I Wish SQL Server Warned About Hard-Coded Estimates.

Last Updated 2 years ago

I wish we got a yellow bang on execution plans when SQL Server was making up an estimate out of thin air.

I’ll give you an example: if you compare two columns on the same table, looking to find rows where they’re equal, SQL Server has a hard-coded estimate that 10% of the rows will match.

I’ll query the Stack Overflow database’s Users table to find people whose DisplayName is the same as their Location. To give SQL Server a fighting chance at estimation, I’ll create indexes on both columns, in both orders, just to preemptively head off the folks in the comments section who will suggest it’s a stats problem:

CREATE INDEX DisplayName_Location
	ON dbo.Users(DisplayName, Location);
CREATE INDEX Location_DisplayName
	ON dbo.Users(Location, DisplayName);
GO
SELECT COUNT(*)

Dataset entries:
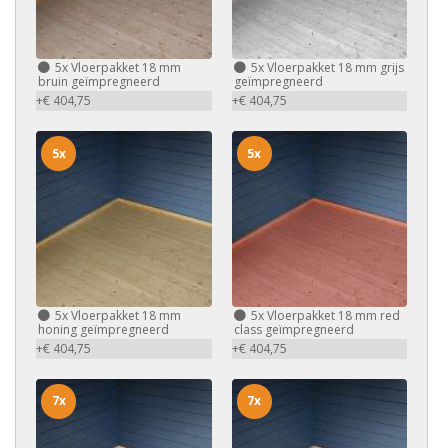
5x
Vloerpakket 18 mm
5x
Vloerpakket 18 mm grijs
bruin geïmpregneerd
geïmpregneerd
+€ 404,75
+€ 404,75
5x
5x
5x
Vloerpakket 18 mm
5x
Vloerpakket 18 mm red
honing geïmpregneerd
class geïmpregneerd
+€ 404,75
+€ 404,75
7x
7x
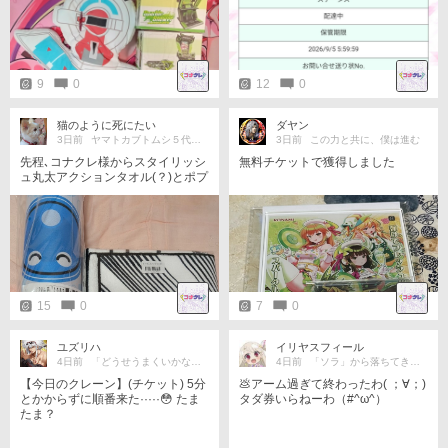
9
0
12
0
猫のように死にたい
ダヤン
3日前
ヤマトカブトムシ５代目累代飼育中
3日前
この力と共に、僕は進む
先程､コナクレ様からスタイリッシ
無料チケットで獲得しました
ュ丸太アクションタオル(？)とポプ
のデスクマットが届きました☆ あ
りがとうございました✨
15
0
7
0
ユズリハ
イリヤスフィール
4日前
「どうせうまくいかない」でいい
4日前
「ソラ」から落ちてきた宇宙人。
【今日のクレーン】(チケット) 5分
💩アーム過ぎて終わったわ( ；∀；)
とかからずに順番来た·····😳 たま
タダ券いらねーわ（#^ω^）
たま？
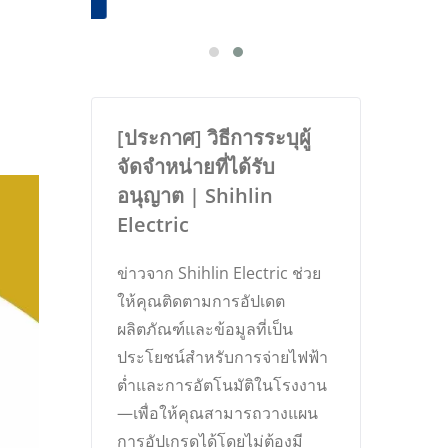
[ประกาศ] วิธีการระบุผู้
จัดจำหน่ายที่ได้รับ
อนุญาต | Shihlin
Electric
ข่าวจาก Shihlin Electric ช่วย
ให้คุณติดตามการอัปเดต
ผลิตภัณฑ์และข้อมูลที่เป็น
ประโยชน์สำหรับการจ่ายไฟฟ้า
ต่ำและการอัตโนมัติในโรงงาน
—เพื่อให้คุณสามารถวางแผน
การอัปเกรดได้โดยไม่ต้องมี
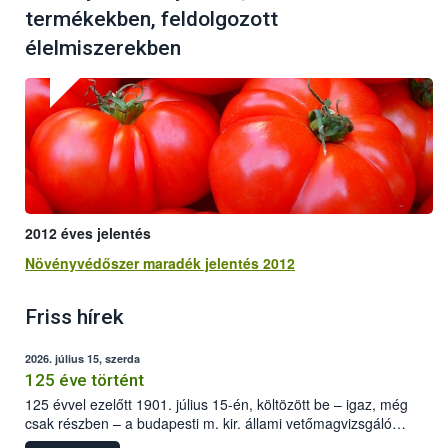
termékekben, feldolgozott
élelmiszerekben
2012 éves jelentés
Növényvédőszer maradék jelentés 2012
Friss hírek
2026. július 15, szerda
125 éve történt
125 évvel ezelőtt 1901. július 15-én, költözött be – igaz, még
csak részben – a budapesti m. kir. állami vetőmagvizsgáló
állomás a Kis Rókus utca 15. szám alatti, Czigler Győző által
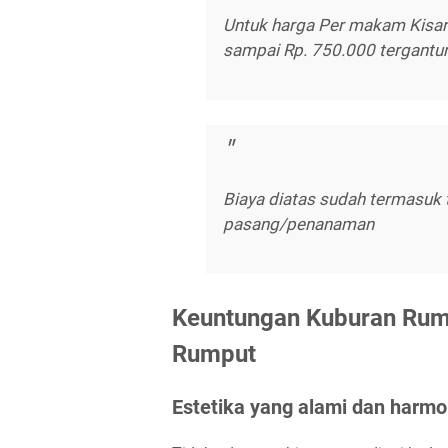
Untuk harga Per makam Kisara
sampai Rp. 750.000 tergantu
Biaya diatas sudah termasuk 
pasang/penanaman
Keuntungan Kuburan Ru
Rumput
Estetika yang alami dan harmo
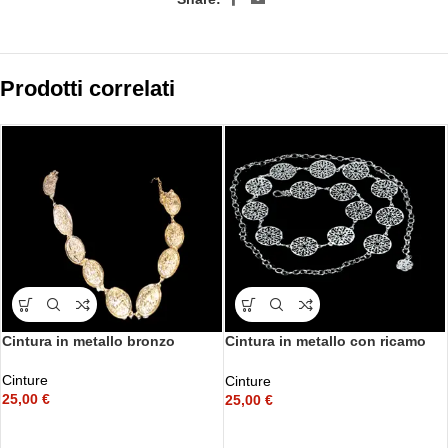
Prodotti correlati
Cintura in metallo bronzo
Cintura in metallo con ricamo
circolare
Cinture
Cinture
25,00
€
25,00
€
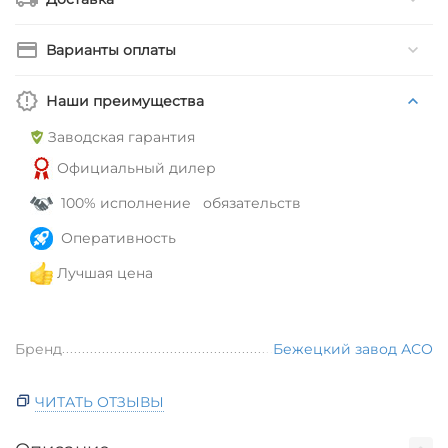
Варианты оплаты
Наши преимущества
Заводская гарантия
Официальный дилер
100% исполнение обязательств
Оперативность
Лучшая цена
Бренд
Бежецкий завод АСО
ЧИТАТЬ ОТЗЫВЫ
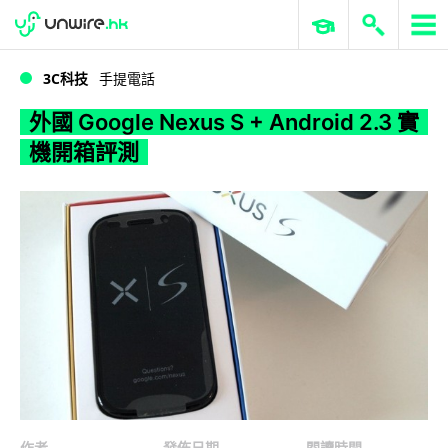
WWDC 2026
GenAI 與雲端科技專區
ERP 與商業 AI
外國 Google Nexus S + Android 2.3 實機開箱評測
3C科技
手提電話
外國 Google Nexus S + Android 2.3 實
機開箱評測
作者
發佈日期
閱讀時間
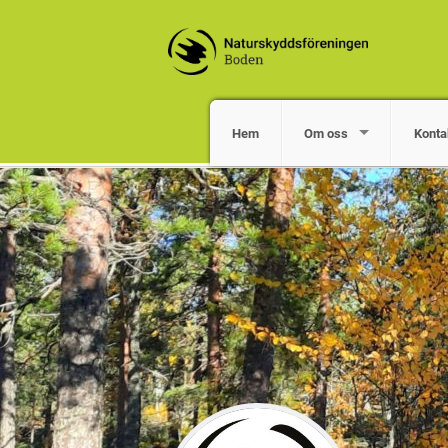
Hem
Om oss
Konta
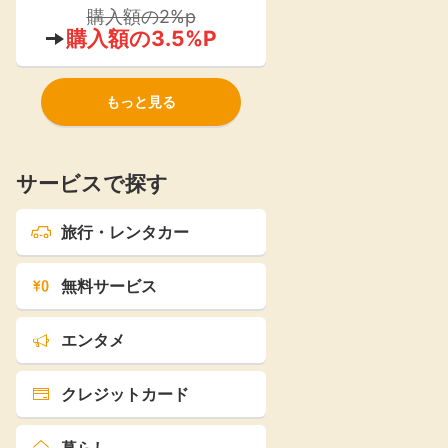
ストア』が2021年よりオープン！
購入額の2%p
購入額の3.5%P
もっと見る
サービスで探す
旅行・レンタカー
無料サービス
エンタメ
クレジットカード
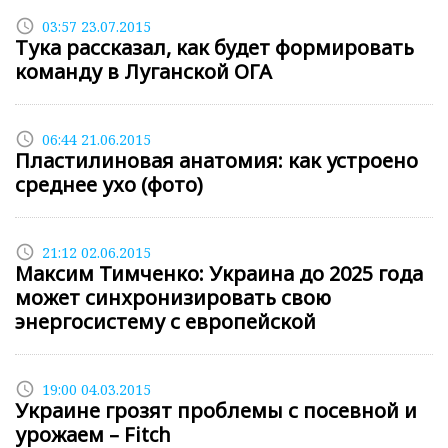
access_time
03:57 23.07.2015
Тука рассказал, как будет формировать
команду в Луганской ОГА
access_time
06:44 21.06.2015
Пластилиновая анатомия: как устроено
среднее ухо (фото)
access_time
21:12 02.06.2015
Максим Тимченко: Украина до 2025 года
может синхронизировать свою
энергосистему с европейской
access_time
19:00 04.03.2015
Украине грозят проблемы с посевной и
урожаем – Fitch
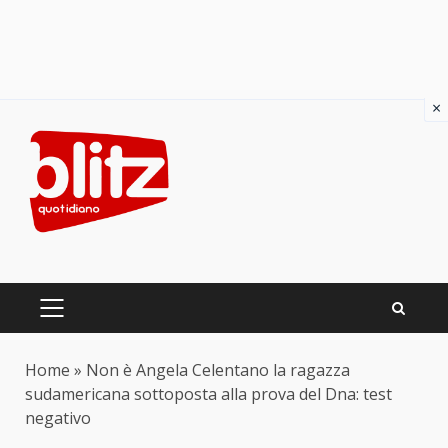
×
Skip
to
content
PRIMARY
MENU
Home
»
Non è Angela Celentano la ragazza
sudamericana sottoposta alla prova del Dna: test
negativo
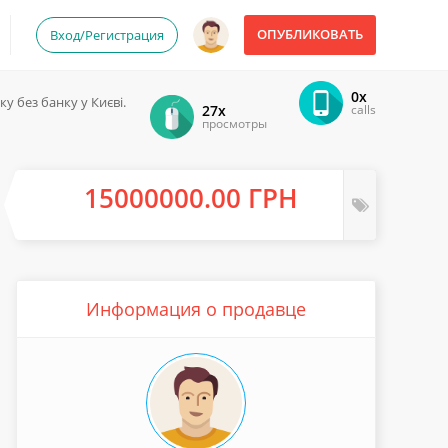
ОПУБЛИКОВАТЬ
Вход/Регистрация
0x
у без банку у Києві.
27x
calls
просмотры
15000000.00 ГРН
Информация о продавце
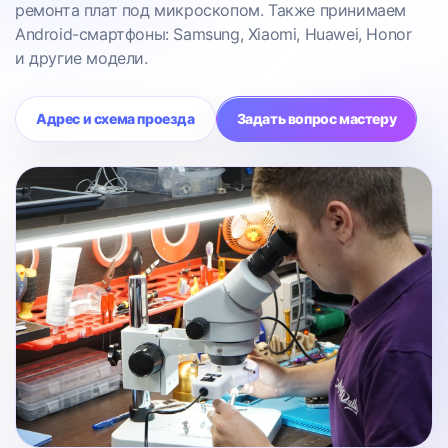
ремонта плат под микроскопом. Также принимаем
Android-смартфоны: Samsung, Xiaomi, Huawei, Honor
и другие модели.
Адрес и схема проезда
Задать вопрос мастеру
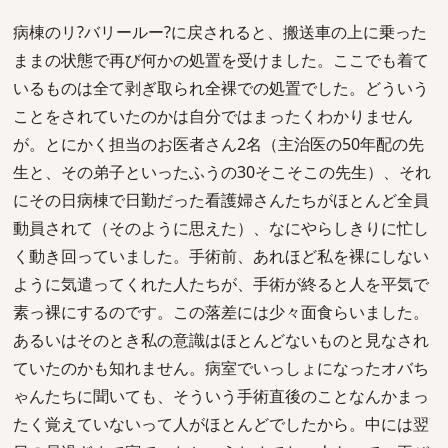
病棟のリ?バリールー?に戻されると、搬送車の上に乗った
ままの状態で再び何かの処置を受けました。ここでも着て
いるものは全て剥ぎ取られ全裸での処置でした。どういう
ことをされていたのかは自分ではまったくわかりません
が。とにかく担当のお医者さん2名（主治医の50年配の先
生と、その弟子といったふうの30そこそこの先生）、それ
にその日病棟で日勤だった看護婦さんたちがほとんど全員
動員されて（そのように思えた）、なにやらしきりに忙し
く動き回っていました。手術前、あれほど私を裸にしない
ように気遣ってくれた人たちが、手術が終ると人を平気で
素っ裸にするのです。この落差には少々面食らいました。
あるいはそのとき私の意識はほとんどないものと見なされ
ていたのかも知れません。病室でいっしょになったオバち
ゃんたちに聞いても、そういう手術直後のことなんかまっ
たく覚えていないって人がほとんどでしたから。中には翌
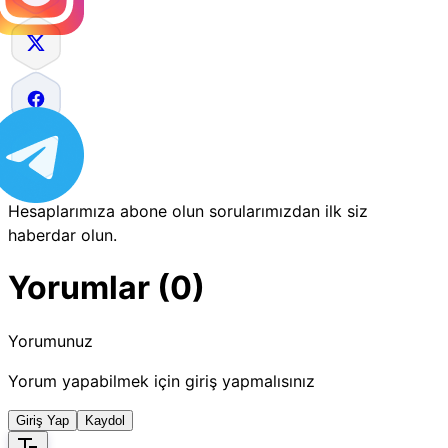
Hesaplarımıza abone olun sorularımızdan ilk siz
haberdar olun.
Yorumlar (0)
Yorumunuz
Yorum yapabilmek için giriş yapmalısınız
Giriş Yap
Kaydol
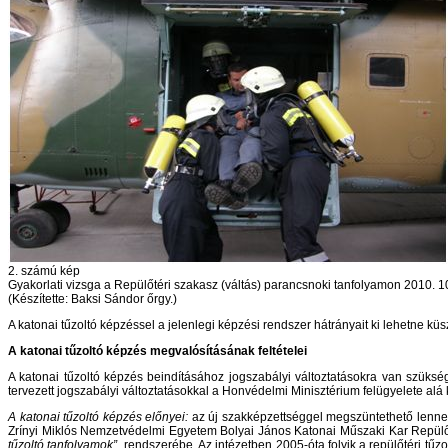
2. számú kép
Gyakorlati vizsga a Repülőtéri szakasz (váltás) parancsnoki tanfolyamon 2010. 1
(Készítette: Baksi Sándor őrgy.)
A katonai tűzoltó képzéssel a jelenlegi képzési rendszer hátrányait ki lehetne küs
A katonai tűzoltó képzés megvalósításának feltételei
A katonai tűzoltó képzés beindításához jogszabályi változtatásokra van szükség
tervezett jogszabályi változtatásokkal a Honvédelmi Minisztérium felügyelete alá
A katonai tűzoltó képzés előnyei:
az új szakképzettséggel megszüntethető lenne 
Zrínyi Miklós Nemzetvédelmi Egyetem Bolyai János Katonai Műszaki Kar Repülő 
tűzoltó tanfolyamok”
rendszerébe. Az intézetben 2005-óta folyik a repülőtéri tűzo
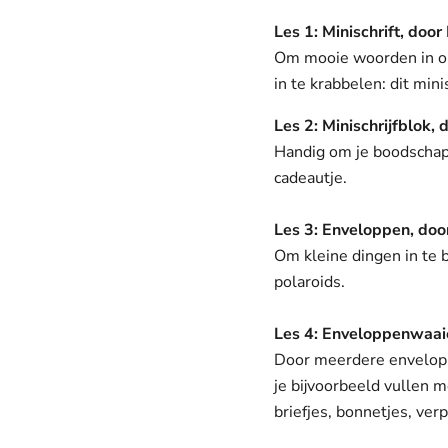
Les 1: Minischrift, door
Om mooie woorden in op 
in te krabbelen: dit minisc
Les 2: Minischrijfblok, 
Handig om je boodschappe
cadeautje.
Les 3: Enveloppen, doo
Om kleine dingen in te 
polaroids.
Les 4: Enveloppenwaaie
Door meerdere enveloppe
je bijvoorbeeld vullen m
briefjes, bonnetjes, ve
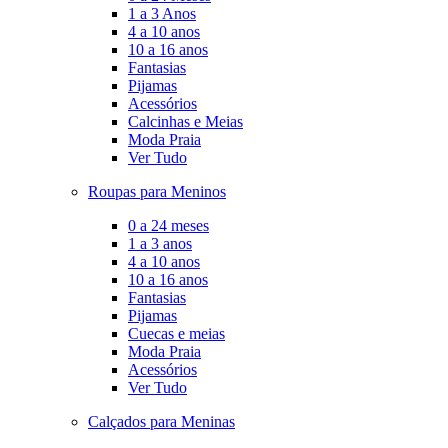
1 a 3 Anos
4 a 10 anos
10 a 16 anos
Fantasias
Pijamas
Acessórios
Calcinhas e Meias
Moda Praia
Ver Tudo
Roupas para Meninos
0 a 24 meses
1 a 3 anos
4 a 10 anos
10 a 16 anos
Fantasias
Pijamas
Cuecas e meias
Moda Praia
Acessórios
Ver Tudo
Calçados para Meninas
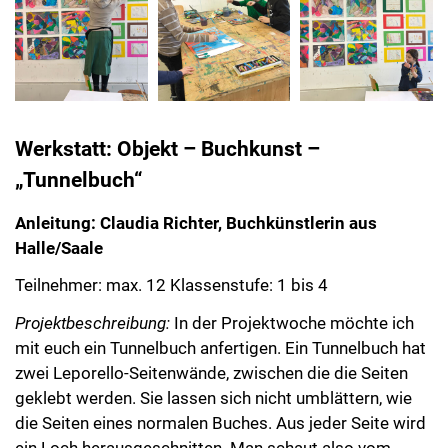
Werkstatt: Objekt – Buchkunst –
„Tunnelbuch“
Anleitung: Claudia Richter, Buchkünstlerin aus
Halle/Saale
Teilnehmer: max. 12 Klassenstufe: 1 bis 4
Projektbeschreibung:
In der Projektwoche möchte ich
mit euch ein Tunnelbuch anfertigen. Ein Tunnelbuch hat
zwei Leporello-Seitenwände, zwischen die die Seiten
geklebt werden. Sie lassen sich nicht umblättern, wie
die Seiten eines normalen Buches. Aus jeder Seite wird
ein Loch herausgeschnitten. Man schaut also vom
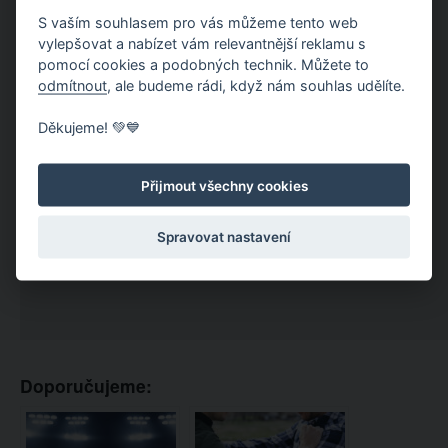
S vaším souhlasem pro vás můžeme tento web
vylepšovat a nabízet vám relevantnější reklamu s
pomocí cookies a podobných technik. Můžete to
odmítnout
, ale budeme rádi, když nám souhlas udělíte.
Děkujeme! 💚💙
Přijmout všechny cookies
Spravovat nastavení
Doporučujeme:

### PROBLEMS AND TASKS
a: Translate this sentence from the post about SQL Server's hard-coded estimates into Spanish: "I wish we got a yellow bang on execution plans when SQL Server was making up an estimate out of thin air."
b: Edit the post about SQL Server's hard-coded estimates, starting at "I’ll give you" and ending at "rows will match.", so that "10%" becomes "5%".
The records are separate from the post about SQL Server's hard-coded estimates.

### RESULTS BY TASK
a: Ojalá obtuviéramos un signo de exclamación amarillo en los planes de ejecución cuando SQL Server se estuviera inventando una estimación de la nada.

b:
I’ll give you an example: if you compare two columns on the same table, looking to find rows where they’re equal, SQL Server has a hard-coded estimate that 5% of the rows will match.